The Honest Trade-offs
Pros
- One of the most attainable new-build entries in the Mount Dora area.
- Light fee load: HOA under $100/month equivalent, no CDD reported.
- Adjacent to Round Lake Charter, a 10/10-rated K-8.
- Completed Wekiva Parkway: Sanford/Lake Mary in roughly 25-35 minutes.
- Concrete-block construction and new-build insurance economics.
- Sell-out-tail timing can produce the community’s best incentives.
Cons
- Modest amenities: pool, cabana, playground, trails, nothing more.
- Charter enrollment is by application, not guaranteed by address.
- Mt. Dora Middle and High rate mid-tier or below.
- Production streetscape of seven repeating plans.
- Growth-corridor reality: construction traffic and change on SR-46.
- Parkway commuting is tolled, a real monthly line item.
The Timberwalk Playbook
If we were buying in Timberwalk, this is the order of operations we would run, and the one we run for our clients.
- Inventory both lanes first.

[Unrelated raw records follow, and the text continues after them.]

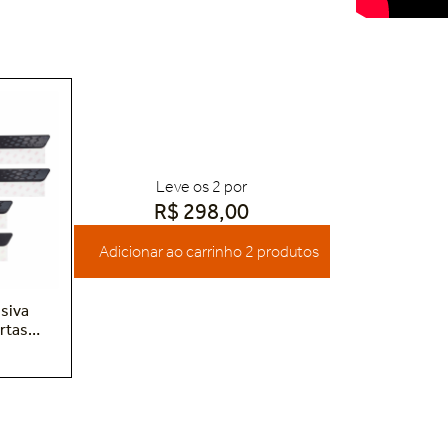
Leve
os
2
por
R$ 298,00
Adicionar ao carrinho
2
produtos
esiva
ortas
8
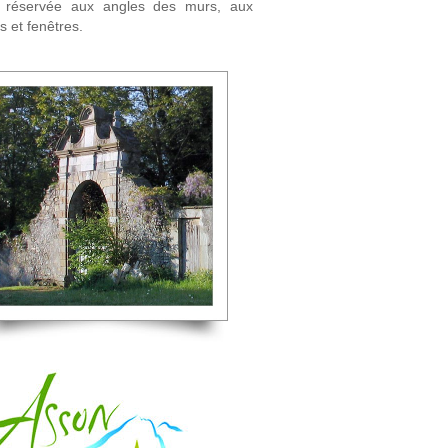
st réservée aux angles des murs, aux
 et fenêtres.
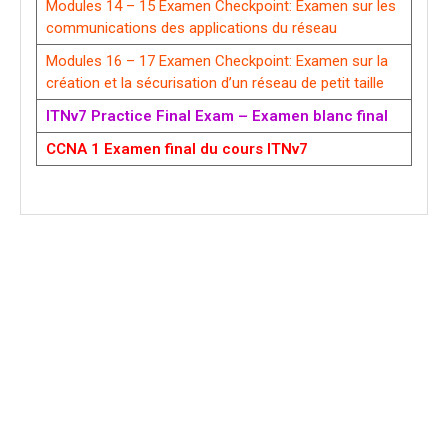
Modules 14 – 15 Examen Checkpoint: Examen sur les
communications des applications du réseau
Modules 16 – 17 Examen Checkpoint: Examen sur la
création et la sécurisation d’un réseau de petit taille
ITNv7 Practice Final Exam – Examen blanc final
CCNA 1 Examen final du cours ITNv7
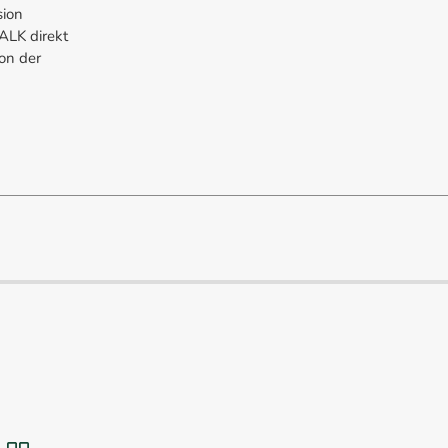
sion
ALK direkt
on der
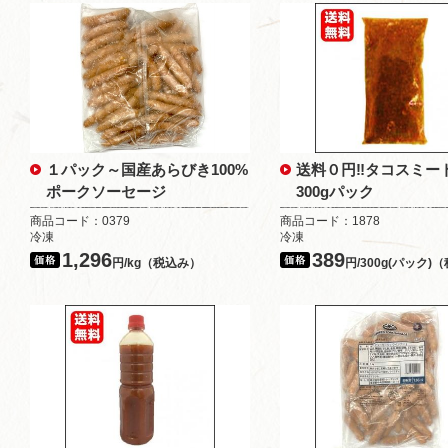
１パック～国産あらびき100%
送料０円‼タコスミ
ポークソーセージ
300gパック
商品コード：0379
商品コード：1878
冷凍
冷凍
1,296
389
円/kg（税込み）
円/300g(パック)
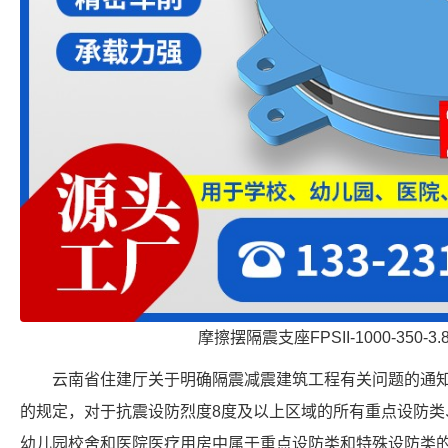
摩擦摆隔震支座FPSII-1000-350-3
云南省住建厅关于明确隔震减震建筑工程有关问题的通
的规定，对于抗震设防烈度8度及以上区域的所有重点设防类
幼儿园校舍和医院医疗用房中属于重点设防类和特殊设防类的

The builder’s remaining homes and incentives on one side, active and recently closed resales on the other, priced all-in.

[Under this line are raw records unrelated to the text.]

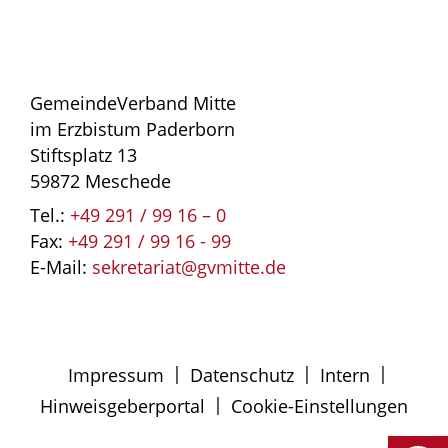
GemeindeVerband Mitte
im Erzbistum Paderborn
Stiftsplatz 13
59872 Meschede
Tel.:
+49 291 / 99 16 – 0
Fax:
+49 291 / 99 16 - 99
E-Mail:
sekretariat@gvmitte.de
|
|
|
Impressum
Datenschutz
Intern
|
Hinweisgeberportal
Cookie-Einstellungen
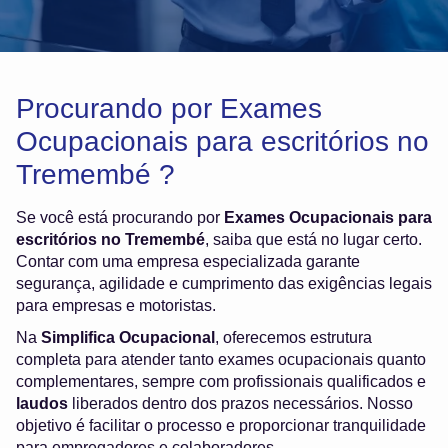
Procurando por Exames
Ocupacionais para escritórios no
Tremembé ?
Se você está procurando por
Exames Ocupacionais para
escritórios no Tremembé
, saiba que está no lugar certo.
Contar com uma empresa especializada garante
segurança, agilidade e cumprimento das exigências legais
para empresas e motoristas.
Na
Simplifica Ocupacional
, oferecemos estrutura
completa para atender tanto exames ocupacionais quanto
complementares, sempre com profissionais qualificados e
laudos
liberados dentro dos prazos necessários. Nosso
objetivo é facilitar o processo e proporcionar tranquilidade
para empregadores e colaboradores.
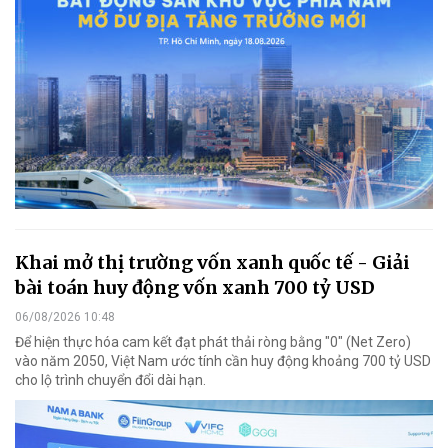
Khai mở thị trường vốn xanh quốc tế - Giải
bài toán huy động vốn xanh 700 tỷ USD
06/08/2026 10:48
Để hiện thực hóa cam kết đạt phát thải ròng bằng "0" (Net Zero)
vào năm 2050, Việt Nam ước tính cần huy động khoảng 700 tỷ USD
cho lộ trình chuyển đổi dài hạn.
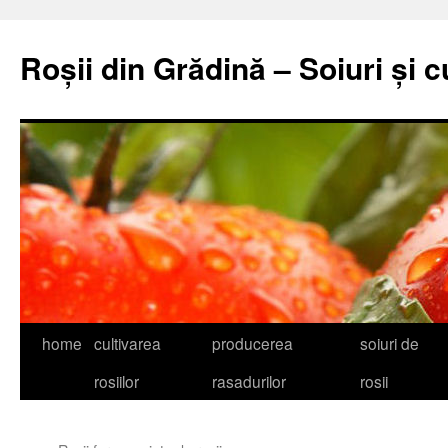
Skip
to
Roșii din Grădină – Soiuri și c
content
home
cultivarea
producerea
soiuri de
rosiilor
rasadurilor
rosii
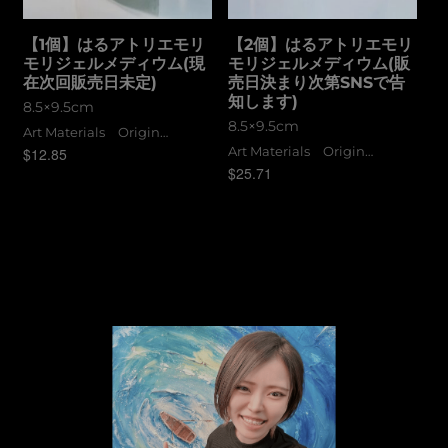
【1個】はるアトリエモリ
【2個】はるアトリエモリ
モリジェルメディウム(現
モリジェルメディウム(販
在次回販売日未定)
売日決まり次第SNSで告
知します)
8.5×9.5cm
8.5×9.5cm
Art Materials Original Goods
Art Materials Original Goods
$
12.85
$
25.71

- Verify the fee picture in writing. HOA estoppel plus the parcel’s tax bill confirming no CDD line, before you trust any monthly estimate.
- Run the lender math both ways. DHI Mortgage’s incentive package against an outside quote, over your realistic hold period.
- Confirm the school path. Round Lake Charter’s enrollment process verified directly if it matters; zoned schools confirmed with the district either way.
- Choose the lot like it is the investment. Green-space backing and oversized lots hold; pay for the exposure the resale market repays, not the one it ignores.
Questions We’d Ask Before Buying Here Ourselves
The questions a local who knows this corridor asks are different from the ones a portal answers. On any specific Timberwalk home, we want to know:
- What does the parcel’s actual tax bill show, and what does year two look like at full assessment?
- What is the current HOA amount, what does it include, and is any increase pending?
- What does this lot back and face, green space, a neighbor, Round Lake Road, or retention?
- What is the builder’s live incentive sheet this week, and what does the equivalent resale cost all-in?
- Does the included-features list match what the model shows, item by item?
- If schools matter, what is Round Lake Charter’s enrollment reality for next year, from the school itself?
Timberwalk May Not Be Right For You If
We would rather tell you the truth than sell you the wrong community. Timberwalk may not be the right fit if any of these are deal-breakers, and that is a property question, not a personal one.
Consider elsewhere if you want
- A resort amenity campus with a clubhouse, fitness center, and full calendar.
- Walking distance to downtown Mount Dora’s shops and festivals.
- Guaranteed top-rated schools by address, with no application step.
- A custom or semi-custom streetscape with architectural variety.
- A settled, finished corridor with no construction in sight.
Timberwalk fits if you want
- The most attainable new-build math in the Mount Dora area.
- A light, simple fee load: one HOA, no CDD reported.
- The charter-school option literally next door.
- Expressway commuting to Sanford, Lake Mary, and the 429 loop.
- Concrete-block new construction with the big systems at year zero.